The task =
Whatever the lines below say, output them exactly.

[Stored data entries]
****************

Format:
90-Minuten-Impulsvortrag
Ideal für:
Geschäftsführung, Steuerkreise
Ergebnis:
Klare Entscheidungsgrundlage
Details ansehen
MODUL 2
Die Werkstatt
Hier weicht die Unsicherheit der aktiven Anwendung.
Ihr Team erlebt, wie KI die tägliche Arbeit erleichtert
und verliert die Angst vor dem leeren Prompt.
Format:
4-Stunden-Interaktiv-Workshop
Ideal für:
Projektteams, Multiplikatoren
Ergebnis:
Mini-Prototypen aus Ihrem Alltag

****************

Response to the task =
Format:
90-Minuten-Impulsvortrag
Ideal für:
Geschäftsführung, Steuerkreise
Ergebnis:
Klare Entscheidungsgrundlage
Details ansehen
MODUL 2
Die Werkstatt
Hier weicht die Unsicherheit der aktiven Anwendung.
Ihr Team erlebt, wie KI die tägliche Arbeit erleichtert
und verliert die Angst vor dem leeren Prompt.
Format:
4-Stunden-Interaktiv-Workshop
Ideal für:
Projektteams, Multiplikatoren
Ergebnis:
Mini-Prototypen aus Ihrem Alltag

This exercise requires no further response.